Chaque semaine, nous vous présentons un résumé d’une décision d’un tribunal québécois qui nous est fourni par la Société québécoise d’information juridique (SOQUIJ) et ayant un intérêt pancanadien. SOQUIJ relève du ministre de la Justice du Québec, et elle analyse, organise, enrichit et diffuse le droit au Québec.

Every week we present a summary of a decision by a Québec court provided to us by SOQUIJ and selected to be of interest to our readers throughout Canada. SOQUIJ is attached to the Québec Department of Justice and collects, analyzes, enriches, and disseminates legal information in Québec.

La juge a commis des erreurs de calcul quant au nombre de jours imputables à la poursuite qui compromettent l’analyse du caractère raisonnable du délai écoulé avant le procès de l’intimé, accusé de conduite avec les facultés affaiblies ayant causé la mort à la suite d’un accident survenu en 2004; il n’y a donc pas lieu d’ordonner l’arrêt des procédures.
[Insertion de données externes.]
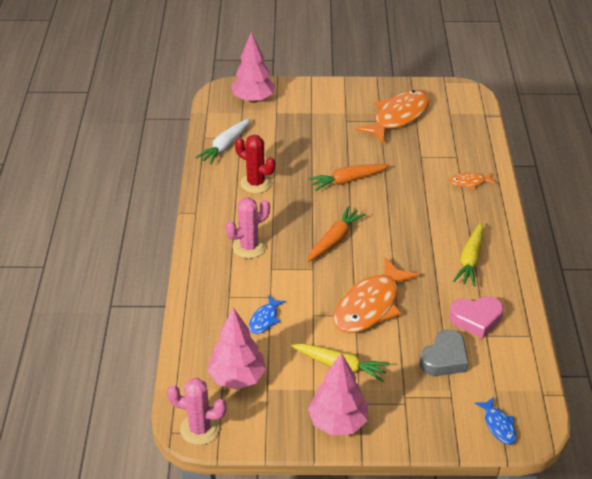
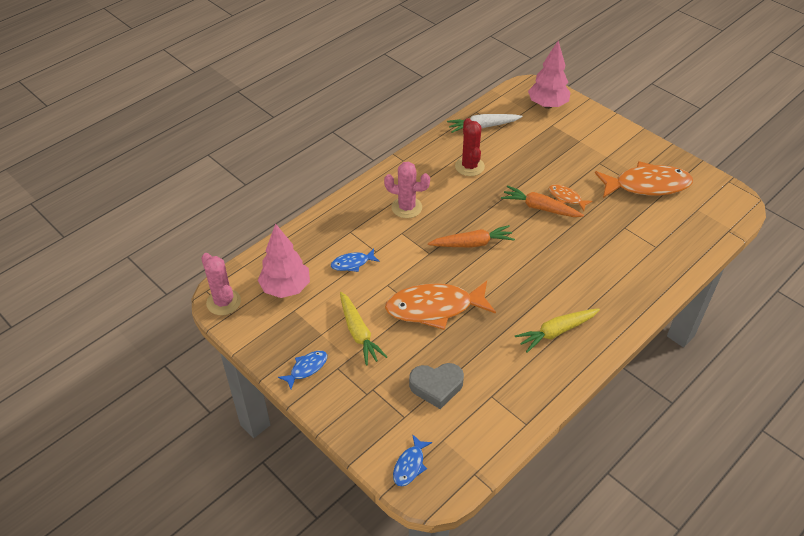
camera: 45 degrees right, 5 degrees up
(337, 422) = (306, 368): pink tree -> blue fish
(469, 182) = (639, 273): orange fish -> orange fish (566, 198)
(476, 319) = (500, 378): pink heart -> none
Intitulé : R. c. Boisvert, 2014 QCCA 191
Juridiction : Cour d’appel (C.A.), Montréal, 500-10-005165-129
Décision de : Juges France Thibault, Lorne Giroux et Marie St-Pierre
Date : 4 février 2014

La juge a commis des erreurs de calcul quant au nombre de jours imputables à la poursuite ainsi que des erreurs de qualification de diverses périodes pertinentes qui compromettent l’analyse du caractère raisonnable du délai écoulé avant le procès de l’intimé, accusé de conduite avec les facultés affaiblies ayant causé la mort à la suite d’un accident survenu en 2004; en l’espèce, il n’y a pas lieu d’ordonner l’arrêt des procédures.

Procédure pénale — procédure fédérale — arrêt des procédures — délai raisonnable (21 mois 3/4) — conduite avec facultés affaiblies causant la mort — délai imputable à la poursuite — qualification des délais — délai neutre — tenue d’un nouveau procès — préjudice — intérêt de la société.

PÉNAL (DROIT) — procédure pénale — procédure fédérale — arrêt des procédures — délai raisonnable (21 mois 3/4) — conduite avec facultés affaiblies causant la mort — délai imputable à la poursuite — qualification des délais — délai neutre — tenue d’un nouveau procès — préjudice — intérêt de la société.

PÉNAL (DROIT) — garanties fondamentales du processus pénal — droit d’être jugé dans un délai raisonnable — délai (21 mois 3/4) — conduite avec facultés affaiblies causant la mort — poursuite sommaire — délai imputable à la poursuite — qualification des délais — délai neutre — tenue d’un nouveau procès — préjudice — intérêt de la société.

DROITS ET LIBERTÉS — droits judiciaires — personne arrêtée ou détenue — droit d’être jugé dans un délai raisonnable — délai (21 mois 3/4) — conduite avec facultés affaiblies causant la mort — poursuite sommaire — délai imputable à la poursuite — qualification des délais — délai neutre — tenue d’un nouveau procès — préjudice — intérêt de la société.

Appel d’un jugement ayant ordonné l’arrêt des procédures. Accueilli; la tenue du procès est ordonnée.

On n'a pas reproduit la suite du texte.